Create a selection box around all the pipe 3D solids in your drawing. Navigate to the Mesh subsection of the Mesh tab. (Yes, they are both named that.) Click the small arrow in the bottom-right.
In the dialog box, set the Mesh type to Triangle. You can change the Mesh distance to adjust the density of the mesh, if desired.
For your second drawing, repeat steps 3-7, this time deleting the pipes and leaving the structures.
Now we will combine the two drawings. In the structures drawing, hold down ctrl + shift + c to copy all the structure mesh objects. When you do, a Specify base point box will appear. Type 0 into the box, press tab on your keyboard, and type 0 into the second box that appears. Hit enter to copy the structure mesh objects at a basepoint of 0,0.
Switch to the drawing with the pipe mesh objects and hold down ctrl + v to paste the structures objects. Repeat the previous step when the Specify base point box appears again.
The structure and pipe mesh objects are now in the same drawing. Create a selection box around all the objects. Enter the command “explode” to convert all mesh objects to 3D faces.
Export the drawing to a DXF by entering the command “dxfout”. Save the DXF to your desired folder location.
Now that you understand how drone surveying and Civil 3D can be used together to improve construction workflows, take a look at how drone data software works with your surface design files:
Beyond CAD: Who else in your organization benefits from drone surveys?
Civil 3D design and documentation is only one of many use cases for drones in construction.

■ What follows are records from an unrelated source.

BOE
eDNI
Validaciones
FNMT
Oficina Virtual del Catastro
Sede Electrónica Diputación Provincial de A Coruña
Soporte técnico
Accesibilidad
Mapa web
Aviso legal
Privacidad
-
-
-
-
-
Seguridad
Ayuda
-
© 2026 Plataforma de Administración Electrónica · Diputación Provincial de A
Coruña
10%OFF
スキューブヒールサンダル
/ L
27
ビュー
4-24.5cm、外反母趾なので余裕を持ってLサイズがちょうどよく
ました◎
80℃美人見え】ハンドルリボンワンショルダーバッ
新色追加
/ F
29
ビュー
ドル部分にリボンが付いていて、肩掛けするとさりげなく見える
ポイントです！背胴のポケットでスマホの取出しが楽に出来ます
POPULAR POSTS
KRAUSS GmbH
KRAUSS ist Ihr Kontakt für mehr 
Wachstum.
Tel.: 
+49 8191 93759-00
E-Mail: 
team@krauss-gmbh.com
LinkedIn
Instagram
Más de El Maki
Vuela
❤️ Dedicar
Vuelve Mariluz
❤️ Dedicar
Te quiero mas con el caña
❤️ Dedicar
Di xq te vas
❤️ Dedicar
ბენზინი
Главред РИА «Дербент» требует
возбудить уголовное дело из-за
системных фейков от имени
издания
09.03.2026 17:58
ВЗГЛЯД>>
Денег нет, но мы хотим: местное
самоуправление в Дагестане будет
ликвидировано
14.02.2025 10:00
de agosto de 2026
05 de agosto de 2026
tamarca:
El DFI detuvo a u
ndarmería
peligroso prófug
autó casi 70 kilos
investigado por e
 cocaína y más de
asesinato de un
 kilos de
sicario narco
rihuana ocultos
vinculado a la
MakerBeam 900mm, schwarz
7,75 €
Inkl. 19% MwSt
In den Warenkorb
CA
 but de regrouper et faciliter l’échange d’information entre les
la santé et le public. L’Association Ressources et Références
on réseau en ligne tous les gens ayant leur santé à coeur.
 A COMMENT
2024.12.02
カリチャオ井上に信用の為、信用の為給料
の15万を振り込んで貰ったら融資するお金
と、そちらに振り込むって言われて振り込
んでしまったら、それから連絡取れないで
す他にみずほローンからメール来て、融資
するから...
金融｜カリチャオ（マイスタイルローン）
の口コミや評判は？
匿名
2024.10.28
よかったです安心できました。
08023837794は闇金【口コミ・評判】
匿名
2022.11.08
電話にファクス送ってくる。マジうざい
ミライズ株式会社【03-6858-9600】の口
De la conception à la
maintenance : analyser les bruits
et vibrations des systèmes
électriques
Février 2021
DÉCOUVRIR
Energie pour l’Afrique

As drone surveying continues to become more commonplace on construction and civil engineering projects, the accessibility and usefulness of drone data has improved along with it.
User-friendly, interactive drone surveying platforms are being used by personnel at all levels—from GIS specialists and construction surveyors to on-site managers—to map, measure, and uncover critical insights about their worksites.